• [Data supplied]
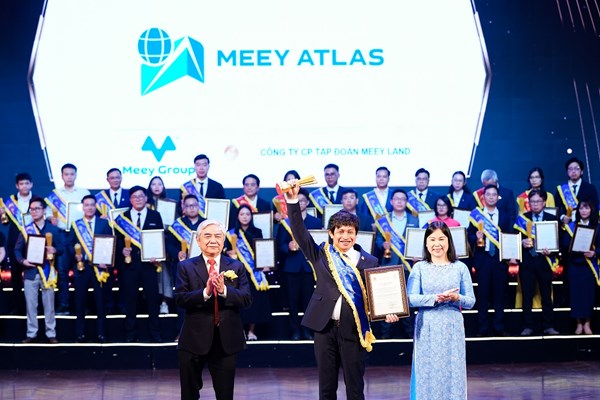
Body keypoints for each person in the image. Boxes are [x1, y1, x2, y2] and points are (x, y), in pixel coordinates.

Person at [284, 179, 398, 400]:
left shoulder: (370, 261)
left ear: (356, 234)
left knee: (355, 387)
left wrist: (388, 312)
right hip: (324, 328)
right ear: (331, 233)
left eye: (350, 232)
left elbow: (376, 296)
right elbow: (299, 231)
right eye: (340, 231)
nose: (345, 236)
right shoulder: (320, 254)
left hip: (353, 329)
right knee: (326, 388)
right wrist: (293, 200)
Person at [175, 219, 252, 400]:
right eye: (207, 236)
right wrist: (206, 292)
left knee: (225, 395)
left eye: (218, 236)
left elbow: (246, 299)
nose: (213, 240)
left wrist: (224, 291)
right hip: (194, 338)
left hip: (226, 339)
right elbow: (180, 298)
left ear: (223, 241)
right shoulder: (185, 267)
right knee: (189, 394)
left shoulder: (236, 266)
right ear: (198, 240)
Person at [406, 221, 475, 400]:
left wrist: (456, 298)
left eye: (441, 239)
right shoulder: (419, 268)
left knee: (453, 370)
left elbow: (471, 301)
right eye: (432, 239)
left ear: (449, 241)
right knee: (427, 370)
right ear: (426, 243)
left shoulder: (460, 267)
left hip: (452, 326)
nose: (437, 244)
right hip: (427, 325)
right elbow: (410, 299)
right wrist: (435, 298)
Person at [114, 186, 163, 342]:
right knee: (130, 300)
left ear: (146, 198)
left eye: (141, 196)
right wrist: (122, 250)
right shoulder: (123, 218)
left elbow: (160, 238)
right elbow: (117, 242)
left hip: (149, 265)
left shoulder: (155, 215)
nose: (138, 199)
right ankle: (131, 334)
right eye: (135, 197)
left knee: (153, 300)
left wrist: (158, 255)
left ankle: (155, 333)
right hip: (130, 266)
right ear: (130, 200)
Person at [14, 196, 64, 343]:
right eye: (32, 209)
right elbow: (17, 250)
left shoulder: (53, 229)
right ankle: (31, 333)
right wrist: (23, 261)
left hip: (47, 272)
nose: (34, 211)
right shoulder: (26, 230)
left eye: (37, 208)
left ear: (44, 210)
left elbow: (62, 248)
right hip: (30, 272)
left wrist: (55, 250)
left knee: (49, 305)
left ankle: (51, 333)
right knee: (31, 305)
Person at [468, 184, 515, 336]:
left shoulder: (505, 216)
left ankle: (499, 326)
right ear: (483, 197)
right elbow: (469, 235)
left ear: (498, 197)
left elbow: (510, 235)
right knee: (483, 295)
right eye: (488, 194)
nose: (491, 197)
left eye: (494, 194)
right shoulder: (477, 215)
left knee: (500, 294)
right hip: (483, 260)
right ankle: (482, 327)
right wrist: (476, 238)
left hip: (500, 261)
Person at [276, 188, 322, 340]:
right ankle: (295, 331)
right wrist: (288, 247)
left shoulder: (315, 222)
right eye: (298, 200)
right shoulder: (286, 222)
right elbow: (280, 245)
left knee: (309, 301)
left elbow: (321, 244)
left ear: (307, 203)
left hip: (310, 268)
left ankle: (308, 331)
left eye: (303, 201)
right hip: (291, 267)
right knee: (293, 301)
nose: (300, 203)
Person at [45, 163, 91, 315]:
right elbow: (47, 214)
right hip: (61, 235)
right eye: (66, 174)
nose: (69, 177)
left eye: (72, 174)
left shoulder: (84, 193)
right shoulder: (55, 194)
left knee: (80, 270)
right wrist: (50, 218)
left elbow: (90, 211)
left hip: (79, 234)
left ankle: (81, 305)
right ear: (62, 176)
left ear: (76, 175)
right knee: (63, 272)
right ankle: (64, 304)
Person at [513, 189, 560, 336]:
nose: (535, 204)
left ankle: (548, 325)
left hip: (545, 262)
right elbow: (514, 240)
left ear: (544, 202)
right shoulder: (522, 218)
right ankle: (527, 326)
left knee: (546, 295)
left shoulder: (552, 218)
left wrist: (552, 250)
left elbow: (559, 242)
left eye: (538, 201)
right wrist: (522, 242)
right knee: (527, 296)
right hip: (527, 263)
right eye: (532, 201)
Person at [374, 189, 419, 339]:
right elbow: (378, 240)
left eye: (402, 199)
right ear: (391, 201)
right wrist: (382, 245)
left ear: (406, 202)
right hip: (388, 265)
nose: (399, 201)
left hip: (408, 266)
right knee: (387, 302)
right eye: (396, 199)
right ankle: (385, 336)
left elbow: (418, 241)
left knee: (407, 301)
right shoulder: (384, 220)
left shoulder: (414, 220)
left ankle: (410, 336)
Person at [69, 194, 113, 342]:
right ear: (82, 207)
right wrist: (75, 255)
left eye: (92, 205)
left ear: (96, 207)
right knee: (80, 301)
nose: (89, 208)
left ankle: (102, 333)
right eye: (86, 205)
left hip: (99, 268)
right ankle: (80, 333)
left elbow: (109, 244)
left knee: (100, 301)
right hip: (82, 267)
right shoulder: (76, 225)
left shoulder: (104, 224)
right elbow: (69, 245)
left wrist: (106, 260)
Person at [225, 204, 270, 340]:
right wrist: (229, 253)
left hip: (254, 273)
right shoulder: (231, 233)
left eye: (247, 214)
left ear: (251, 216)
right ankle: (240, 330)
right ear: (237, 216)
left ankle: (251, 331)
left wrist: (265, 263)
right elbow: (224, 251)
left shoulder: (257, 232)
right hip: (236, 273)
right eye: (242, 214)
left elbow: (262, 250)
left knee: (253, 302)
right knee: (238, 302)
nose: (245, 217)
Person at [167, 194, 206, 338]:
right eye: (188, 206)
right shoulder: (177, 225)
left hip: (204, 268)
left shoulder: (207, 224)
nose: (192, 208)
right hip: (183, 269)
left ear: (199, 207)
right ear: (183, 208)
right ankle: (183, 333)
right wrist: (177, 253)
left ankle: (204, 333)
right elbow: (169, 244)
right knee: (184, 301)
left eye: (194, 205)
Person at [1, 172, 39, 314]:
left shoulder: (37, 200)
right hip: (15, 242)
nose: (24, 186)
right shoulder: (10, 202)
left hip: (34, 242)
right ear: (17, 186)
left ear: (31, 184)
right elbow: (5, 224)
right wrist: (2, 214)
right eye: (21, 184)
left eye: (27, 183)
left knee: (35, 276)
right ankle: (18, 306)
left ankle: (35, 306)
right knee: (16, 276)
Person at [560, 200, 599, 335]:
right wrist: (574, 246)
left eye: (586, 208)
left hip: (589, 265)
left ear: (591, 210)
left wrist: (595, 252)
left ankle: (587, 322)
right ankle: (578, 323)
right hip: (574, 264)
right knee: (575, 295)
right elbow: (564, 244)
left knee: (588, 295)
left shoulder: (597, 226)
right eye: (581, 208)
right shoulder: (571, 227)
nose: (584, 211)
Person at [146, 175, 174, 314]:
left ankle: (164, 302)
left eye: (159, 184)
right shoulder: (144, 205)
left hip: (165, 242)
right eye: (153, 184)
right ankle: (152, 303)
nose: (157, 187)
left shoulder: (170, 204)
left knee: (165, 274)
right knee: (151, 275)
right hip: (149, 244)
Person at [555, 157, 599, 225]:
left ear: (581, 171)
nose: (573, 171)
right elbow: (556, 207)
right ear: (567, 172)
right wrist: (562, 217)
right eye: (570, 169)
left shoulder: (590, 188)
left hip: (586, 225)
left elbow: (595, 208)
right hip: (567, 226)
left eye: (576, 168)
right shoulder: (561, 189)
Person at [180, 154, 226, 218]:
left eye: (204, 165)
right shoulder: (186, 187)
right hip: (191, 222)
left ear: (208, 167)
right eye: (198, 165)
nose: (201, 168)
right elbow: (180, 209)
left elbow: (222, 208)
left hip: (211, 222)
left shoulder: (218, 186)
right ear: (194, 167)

...

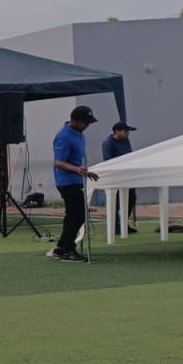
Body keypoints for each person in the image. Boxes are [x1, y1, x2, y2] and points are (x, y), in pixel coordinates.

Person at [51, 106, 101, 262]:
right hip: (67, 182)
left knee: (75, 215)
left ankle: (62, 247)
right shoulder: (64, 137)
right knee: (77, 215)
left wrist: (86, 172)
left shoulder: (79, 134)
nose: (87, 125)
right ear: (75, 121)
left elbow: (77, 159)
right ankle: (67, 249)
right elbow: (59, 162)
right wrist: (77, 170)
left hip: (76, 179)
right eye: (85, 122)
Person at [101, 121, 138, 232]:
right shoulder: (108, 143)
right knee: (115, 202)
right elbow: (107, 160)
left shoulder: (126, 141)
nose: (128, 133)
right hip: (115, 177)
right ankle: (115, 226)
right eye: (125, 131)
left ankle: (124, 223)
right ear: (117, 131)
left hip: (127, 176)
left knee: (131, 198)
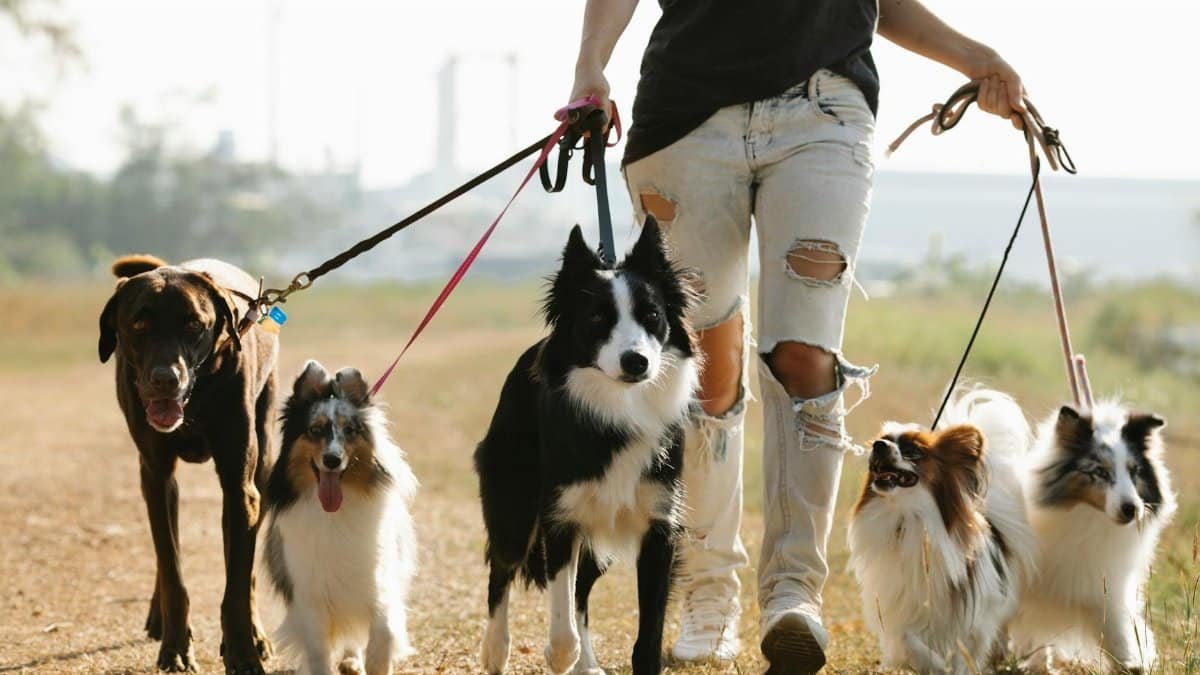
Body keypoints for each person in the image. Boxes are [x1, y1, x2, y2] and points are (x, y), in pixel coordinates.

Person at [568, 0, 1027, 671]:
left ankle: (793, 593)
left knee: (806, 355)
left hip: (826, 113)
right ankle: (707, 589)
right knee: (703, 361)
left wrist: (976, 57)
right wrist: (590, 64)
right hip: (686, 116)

• [Task prompt] Above are the entries. Output exactly the lines beginning with the line that has "right eye: (570, 169)" and ending with the line that has "right ear: (194, 167)".

• [Task response]
right eye: (570, 169)
left shoulder: (590, 188)
left hip: (586, 225)
left elbow: (595, 208)
right hip: (567, 226)
left eye: (576, 168)
right shoulder: (561, 189)
Person at [180, 154, 226, 218]:
left eye: (204, 165)
right shoulder: (186, 187)
right hip: (191, 222)
left ear: (208, 167)
right eye: (198, 165)
nose: (201, 168)
right elbow: (180, 209)
left elbow: (222, 208)
left hip: (211, 222)
left shoulder: (218, 186)
right ear: (194, 167)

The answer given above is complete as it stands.